Chessen is optimistic that the improving economy will keep delinquency levels stable for the foreseeable future.
“Job growth across a wide swath of industries – from services to manufacturing to high tech – is the key to maintaining low and stable delinquency rates,” Chessen said. “Lower taxes and infrastructure spending would add fuel to the economic expansion, pushing wages higher and helping to ease consumers’ financial worries.” (See Economic Charts
The fourth quarter 2016 composite ratio is made up of the following eight closed-end loans. All figures are seasonally adjusted based upon the number of accounts.
- Composite Ratio rose from 1.41 percent to 1.51 percent.
- Home equity loan delinquencies rose from 2.59 percent to 2.61 percent.
- Direct auto loan delinquencies rose from 0.87 percent to 0.94 percent.
- Indirect auto loan delinquencies rose from 1.62 percent to 1.75 percent.
- Marine loan delinquencies rose from 0.97 percent to 0.99 percent.
- Mobile home delinquencies rose from 3.11 percent to 4.07 percent.
- Personal loan delinquencies rose from 1.46 to 1.56 percent.
- Property improvement loan delinquencies rose from 0.94 percent to 0.98 percent.
- RV loan delinquencies rose from 0.96 percent to 1.03 percent.
In addition, ABA tracks three open-end loan categories:
- Home equity lines of credit delinquencies fell from 1.16 percent to 1.06 percent.
- Bank card delinquencies fell from 2.74 percent to 2.69 percent.
- Non-card revolving loan delinquencies fell from 1.61 percent to 1.57 percent.

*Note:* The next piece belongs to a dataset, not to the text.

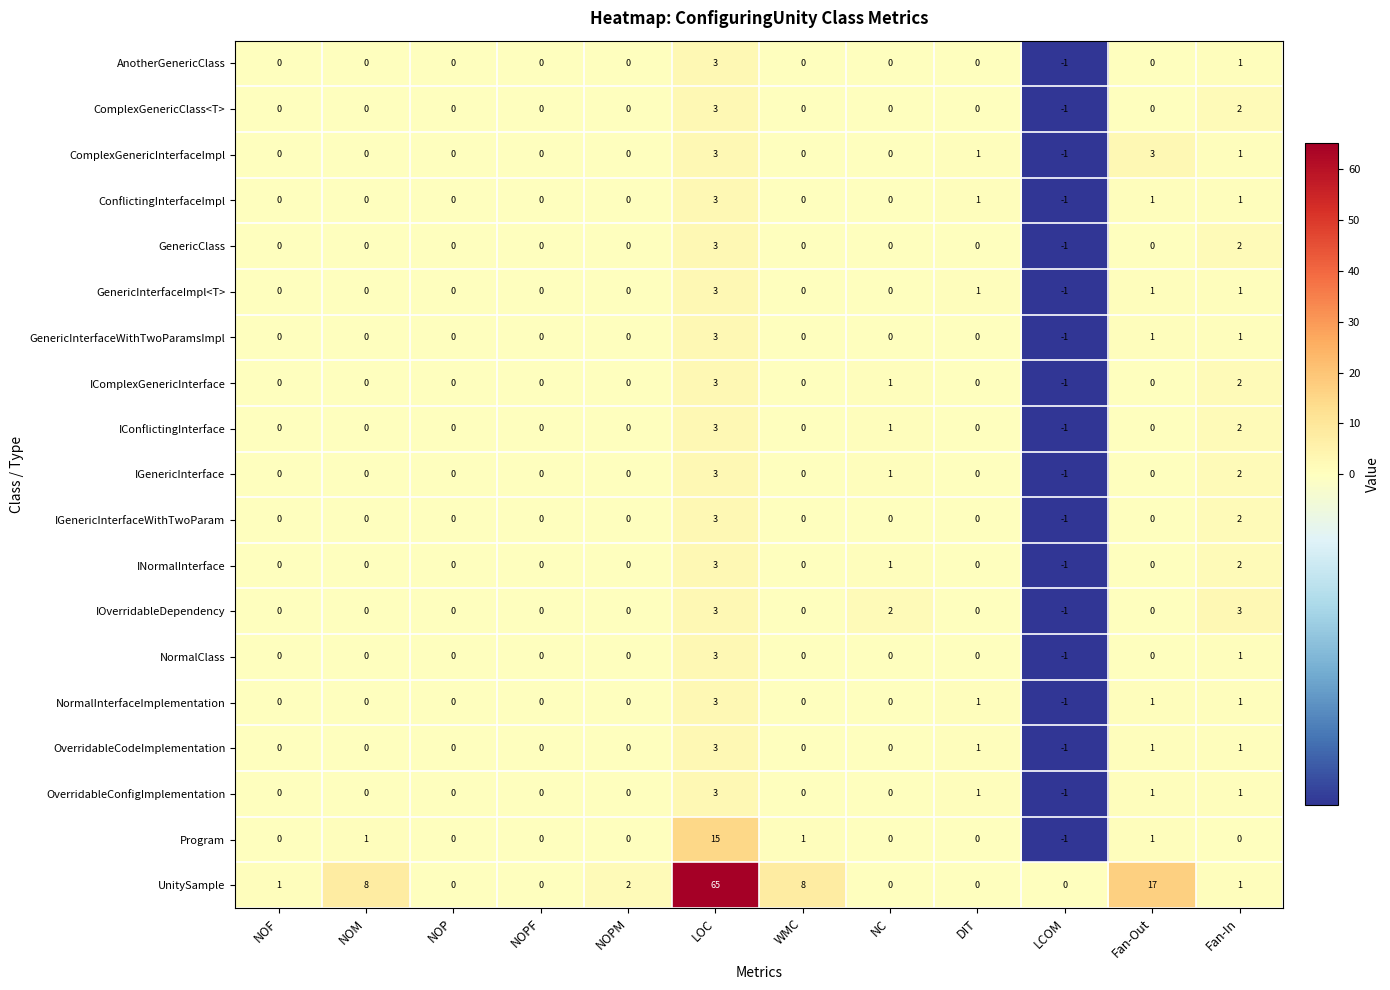

Which series has the largest total across all categories?

UnitySample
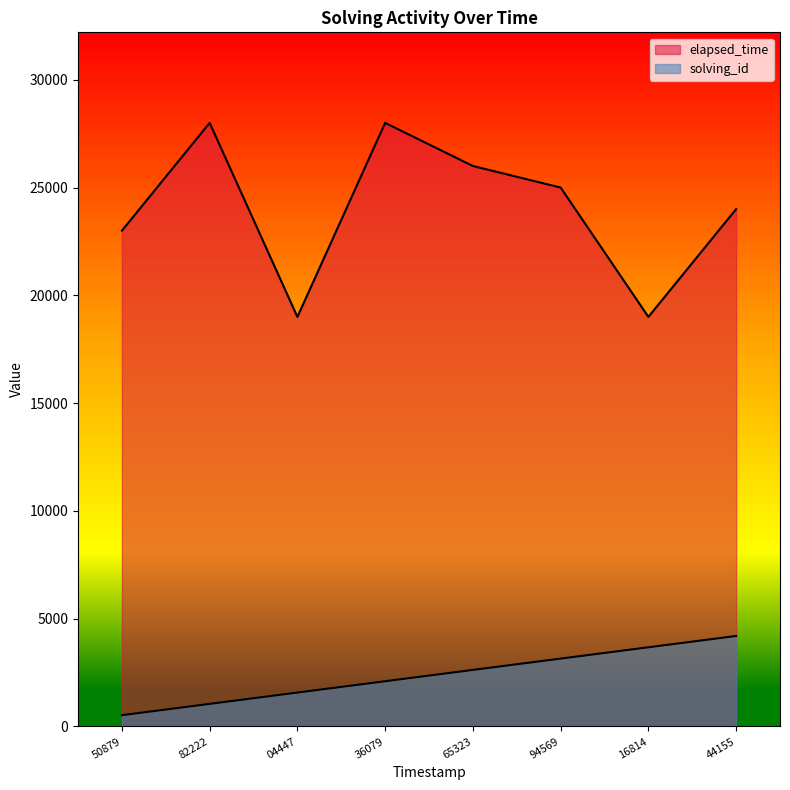

Does the chart have visible grid lines?

No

For borrowers having trouble paying down debts, ABA advises taking action -- sooner rather than later -- to solve debt problems. Proven tips are listed below. Additional consumer information on budgeting, saving, managing credit and more is available at ABA.com/Consumers
- Talk with creditors – the sooner you talk to them, the more options you have;
- Don’t charge more purchases until your problems are solved;
Avoid bankruptcy – it’s a short-term solution with long-term consequences; and
Contact Consumer Credit Counseling Services at 1-800-388-2227.

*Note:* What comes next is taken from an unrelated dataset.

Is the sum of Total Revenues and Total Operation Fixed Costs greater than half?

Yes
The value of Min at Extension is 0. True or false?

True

Indirect auto loan: loan arranged through a third party such as an auto dealer.
Direct auto loan: loan arranged directly through a bank.
Delinquency: late payment that is 30 days or more overdue.
Bank card: a credit card provided by a bank.
Closed-end loan: a loan for a fixed amount of money with a fixed repayment period and regularly scheduled payments.
Open-end loan: a loan with a fixed amount of available credit but a balance that fluctuates depending on usage such as a line of credit.
Non-card revolving loan: an unsecured, open-end loan that is not linked to a credit card. Examples may include lines of credit for overdraft protection or check credit.
The American Bankers Association is the voice of the nation’s $17 trillion banking industry, which is composed of small, regional and large banks that together employ more than 2 million people, safeguard $13 trillion in deposits and extend more than $9 trillion in loans.